I find myself in the middle of a crippling strike which will have some serious ramifications for my already struggling little business. The kitchen is unfinished. There are boxes and little pockets of crap all through my house. All I would have wished for when I lay in my little girl bedroom on Fulton Avenue, beauty, wealth and fame, is still elusive to me at age fifty. Instead I am more wildly in love than I ever would have dreamed with a man who nurtures my intellect and faith and love, in the real sense of love. My children are handsome and gifted. My friends hold me tight and make me laugh and watch over me. My soul is burnished by heaps of loss and sadness. I can make chicken soup in my own kitchen. I am happy and perhaps some would call me superficial for attaching so much to a kitchen, but I am full and grateful and at my best.

3 comments:

John L. Murphy / "Fionnchú" said...

I hope you find as much satisfaction in your dream kitchen as I do in my den, I mean, study. Thanks for helping us both realize a bit of what we always wanted, domestically reified as well as more subtly sustained. Happy Hanukkah-- enjoy your gift that you earned. xxx me

harry said...

Yep, happy Cha-nook to the casmurphies. You, dear one, in your kitchen are both consumate artist and monk of the mudane, chopping wood (carrots) and carrying water (chicken stock).

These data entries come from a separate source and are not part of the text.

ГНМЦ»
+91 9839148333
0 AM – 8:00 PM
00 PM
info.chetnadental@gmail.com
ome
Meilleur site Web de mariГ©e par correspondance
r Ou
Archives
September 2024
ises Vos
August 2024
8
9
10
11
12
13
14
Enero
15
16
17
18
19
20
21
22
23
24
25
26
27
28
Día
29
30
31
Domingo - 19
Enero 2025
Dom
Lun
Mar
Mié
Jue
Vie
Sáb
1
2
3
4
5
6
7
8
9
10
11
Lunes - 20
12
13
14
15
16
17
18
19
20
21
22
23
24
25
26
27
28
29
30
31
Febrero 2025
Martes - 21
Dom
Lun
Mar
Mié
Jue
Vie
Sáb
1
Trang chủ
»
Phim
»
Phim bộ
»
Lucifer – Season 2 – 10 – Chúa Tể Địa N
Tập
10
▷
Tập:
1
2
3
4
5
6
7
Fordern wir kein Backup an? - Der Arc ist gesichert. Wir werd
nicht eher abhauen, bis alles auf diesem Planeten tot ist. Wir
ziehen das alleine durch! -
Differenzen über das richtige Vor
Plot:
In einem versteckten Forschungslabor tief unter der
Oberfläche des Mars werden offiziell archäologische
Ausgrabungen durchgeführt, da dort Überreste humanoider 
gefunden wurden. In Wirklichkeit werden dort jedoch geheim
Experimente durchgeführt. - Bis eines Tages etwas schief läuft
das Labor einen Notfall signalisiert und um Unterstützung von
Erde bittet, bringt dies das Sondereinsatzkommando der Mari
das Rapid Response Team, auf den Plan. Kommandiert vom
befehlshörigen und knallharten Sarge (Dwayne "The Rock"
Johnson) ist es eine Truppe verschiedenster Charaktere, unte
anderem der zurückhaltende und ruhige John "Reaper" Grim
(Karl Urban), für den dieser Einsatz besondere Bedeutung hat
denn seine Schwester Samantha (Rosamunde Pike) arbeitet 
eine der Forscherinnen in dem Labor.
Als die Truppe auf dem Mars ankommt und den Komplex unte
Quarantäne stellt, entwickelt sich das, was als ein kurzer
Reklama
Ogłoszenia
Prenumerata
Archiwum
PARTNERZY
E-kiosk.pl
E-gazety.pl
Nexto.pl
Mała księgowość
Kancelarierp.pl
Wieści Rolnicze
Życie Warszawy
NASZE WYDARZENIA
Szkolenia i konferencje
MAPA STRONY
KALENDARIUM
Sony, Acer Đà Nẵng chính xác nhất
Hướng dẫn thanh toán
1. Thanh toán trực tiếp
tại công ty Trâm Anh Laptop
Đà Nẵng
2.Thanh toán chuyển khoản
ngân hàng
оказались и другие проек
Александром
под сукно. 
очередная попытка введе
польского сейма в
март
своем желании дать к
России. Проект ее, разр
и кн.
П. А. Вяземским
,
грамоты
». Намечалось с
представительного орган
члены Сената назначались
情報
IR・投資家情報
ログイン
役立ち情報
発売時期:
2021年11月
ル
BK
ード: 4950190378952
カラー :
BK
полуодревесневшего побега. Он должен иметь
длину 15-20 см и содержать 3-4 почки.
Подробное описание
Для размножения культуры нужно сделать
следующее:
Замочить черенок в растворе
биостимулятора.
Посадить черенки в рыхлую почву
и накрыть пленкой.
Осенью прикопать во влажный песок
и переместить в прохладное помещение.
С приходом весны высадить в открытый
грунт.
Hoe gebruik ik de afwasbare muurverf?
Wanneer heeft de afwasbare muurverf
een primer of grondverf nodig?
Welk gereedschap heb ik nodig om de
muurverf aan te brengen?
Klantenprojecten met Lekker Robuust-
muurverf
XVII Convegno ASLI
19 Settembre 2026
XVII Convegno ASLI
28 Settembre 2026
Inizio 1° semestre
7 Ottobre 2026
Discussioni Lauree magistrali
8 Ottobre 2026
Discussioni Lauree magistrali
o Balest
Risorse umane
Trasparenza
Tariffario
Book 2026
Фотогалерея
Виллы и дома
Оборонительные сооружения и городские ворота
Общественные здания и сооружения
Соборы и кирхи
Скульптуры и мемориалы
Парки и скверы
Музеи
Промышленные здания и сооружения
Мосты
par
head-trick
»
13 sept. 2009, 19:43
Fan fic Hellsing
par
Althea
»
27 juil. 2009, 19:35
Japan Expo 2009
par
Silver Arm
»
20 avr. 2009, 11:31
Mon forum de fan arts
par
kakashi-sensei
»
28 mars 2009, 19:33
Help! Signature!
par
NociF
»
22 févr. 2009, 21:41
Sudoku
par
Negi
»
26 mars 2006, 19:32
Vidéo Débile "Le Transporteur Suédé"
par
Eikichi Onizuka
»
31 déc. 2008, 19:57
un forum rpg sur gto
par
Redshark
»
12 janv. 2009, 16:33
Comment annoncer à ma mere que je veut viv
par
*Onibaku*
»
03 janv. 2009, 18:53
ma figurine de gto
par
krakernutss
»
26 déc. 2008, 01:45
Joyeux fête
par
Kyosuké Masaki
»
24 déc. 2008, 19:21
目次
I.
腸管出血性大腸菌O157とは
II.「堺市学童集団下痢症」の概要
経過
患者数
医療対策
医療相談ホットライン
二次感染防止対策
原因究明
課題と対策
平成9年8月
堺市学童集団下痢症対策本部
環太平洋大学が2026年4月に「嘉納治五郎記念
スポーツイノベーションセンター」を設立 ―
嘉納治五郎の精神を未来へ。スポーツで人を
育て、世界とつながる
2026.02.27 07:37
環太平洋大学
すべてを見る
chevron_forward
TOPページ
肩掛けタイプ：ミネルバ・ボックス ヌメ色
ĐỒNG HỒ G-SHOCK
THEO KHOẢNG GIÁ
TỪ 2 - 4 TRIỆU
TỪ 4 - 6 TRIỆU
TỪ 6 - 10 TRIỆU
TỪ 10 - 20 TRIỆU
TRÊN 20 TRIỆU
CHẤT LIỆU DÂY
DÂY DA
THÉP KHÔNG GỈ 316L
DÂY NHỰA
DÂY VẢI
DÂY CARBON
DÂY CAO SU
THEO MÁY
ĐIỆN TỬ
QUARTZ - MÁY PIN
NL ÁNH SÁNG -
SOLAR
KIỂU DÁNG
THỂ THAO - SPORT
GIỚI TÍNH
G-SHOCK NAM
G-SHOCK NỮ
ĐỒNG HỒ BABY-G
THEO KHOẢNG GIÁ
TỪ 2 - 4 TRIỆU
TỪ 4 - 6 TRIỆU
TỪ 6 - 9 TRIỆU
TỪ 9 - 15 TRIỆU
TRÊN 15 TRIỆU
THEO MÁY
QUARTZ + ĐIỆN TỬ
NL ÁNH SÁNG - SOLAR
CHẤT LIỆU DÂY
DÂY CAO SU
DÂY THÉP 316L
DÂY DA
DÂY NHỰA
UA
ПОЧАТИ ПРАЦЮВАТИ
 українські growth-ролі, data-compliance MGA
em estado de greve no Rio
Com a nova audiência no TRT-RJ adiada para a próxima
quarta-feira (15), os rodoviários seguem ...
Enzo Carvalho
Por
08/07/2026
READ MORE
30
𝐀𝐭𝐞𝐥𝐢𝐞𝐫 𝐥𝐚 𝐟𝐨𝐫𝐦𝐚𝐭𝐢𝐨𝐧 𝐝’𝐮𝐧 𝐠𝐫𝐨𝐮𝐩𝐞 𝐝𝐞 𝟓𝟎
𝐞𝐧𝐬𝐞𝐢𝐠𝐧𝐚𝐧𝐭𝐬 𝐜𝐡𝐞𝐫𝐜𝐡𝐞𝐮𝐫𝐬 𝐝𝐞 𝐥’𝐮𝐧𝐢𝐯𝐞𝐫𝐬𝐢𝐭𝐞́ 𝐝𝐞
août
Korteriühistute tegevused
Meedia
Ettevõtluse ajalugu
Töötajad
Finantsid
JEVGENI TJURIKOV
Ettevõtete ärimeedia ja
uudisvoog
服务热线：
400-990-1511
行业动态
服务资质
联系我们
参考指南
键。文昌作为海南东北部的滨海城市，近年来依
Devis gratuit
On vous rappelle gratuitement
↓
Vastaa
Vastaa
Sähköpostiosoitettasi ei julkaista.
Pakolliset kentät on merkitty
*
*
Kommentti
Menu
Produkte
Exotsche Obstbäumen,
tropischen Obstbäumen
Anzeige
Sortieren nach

Come fog or raw clarity, we love you.

Cari said...

I must thank you so much for taking us out to dinner while we should have been sitting shiva and feeling entirely overwhelmed... We got a chance to laugh and enjoy yours and Spuds' warmth at a wonderful pizza house that spelt "comfort" all over the place. Yes indeed, we needed comfort, and I feel so blessed we have you in our lives to comfort us with your love and humour.
By the way, mom's funky face cat is doing beautifully here with us. He acts like he owns the place, but without hostility to the others. I think I could learn something from his fabulous adjustment to his new digs.